== Assignment ==
Reproduce word for word the lines between those holding "right shoulder: (817, 96)" and "left front paw: (699, 386)", inclusive, and nothing else from the data below.

== Input data ==
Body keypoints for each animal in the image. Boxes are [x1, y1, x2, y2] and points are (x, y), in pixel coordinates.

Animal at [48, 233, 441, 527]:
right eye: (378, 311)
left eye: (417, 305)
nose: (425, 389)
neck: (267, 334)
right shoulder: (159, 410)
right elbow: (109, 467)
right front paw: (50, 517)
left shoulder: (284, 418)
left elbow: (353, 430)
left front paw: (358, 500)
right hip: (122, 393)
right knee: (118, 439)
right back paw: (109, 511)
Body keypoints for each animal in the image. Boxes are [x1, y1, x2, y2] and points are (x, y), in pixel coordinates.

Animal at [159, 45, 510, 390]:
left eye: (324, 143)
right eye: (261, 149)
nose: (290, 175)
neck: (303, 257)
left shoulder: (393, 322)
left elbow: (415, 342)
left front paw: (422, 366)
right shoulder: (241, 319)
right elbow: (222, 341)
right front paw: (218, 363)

...

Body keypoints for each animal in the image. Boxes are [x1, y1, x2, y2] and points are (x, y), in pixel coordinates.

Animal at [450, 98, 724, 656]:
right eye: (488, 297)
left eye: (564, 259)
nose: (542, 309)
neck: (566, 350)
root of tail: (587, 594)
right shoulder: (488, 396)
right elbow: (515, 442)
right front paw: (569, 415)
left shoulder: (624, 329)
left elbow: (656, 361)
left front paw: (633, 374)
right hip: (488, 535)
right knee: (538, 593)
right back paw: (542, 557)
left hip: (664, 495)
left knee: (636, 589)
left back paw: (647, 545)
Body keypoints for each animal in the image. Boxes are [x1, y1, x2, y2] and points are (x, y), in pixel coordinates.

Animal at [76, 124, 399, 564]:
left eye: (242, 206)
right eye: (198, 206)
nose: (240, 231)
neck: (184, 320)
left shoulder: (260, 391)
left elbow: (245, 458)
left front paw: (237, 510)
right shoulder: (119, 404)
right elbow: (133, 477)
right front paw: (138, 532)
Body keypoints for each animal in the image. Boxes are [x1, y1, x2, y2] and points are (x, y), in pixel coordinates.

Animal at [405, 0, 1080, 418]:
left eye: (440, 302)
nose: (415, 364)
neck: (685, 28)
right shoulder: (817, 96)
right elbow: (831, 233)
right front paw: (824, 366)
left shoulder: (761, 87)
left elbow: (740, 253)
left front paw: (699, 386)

== Result ==
right shoulder: (817, 96)
right elbow: (831, 233)
right front paw: (824, 366)
left shoulder: (761, 87)
left elbow: (740, 253)
left front paw: (699, 386)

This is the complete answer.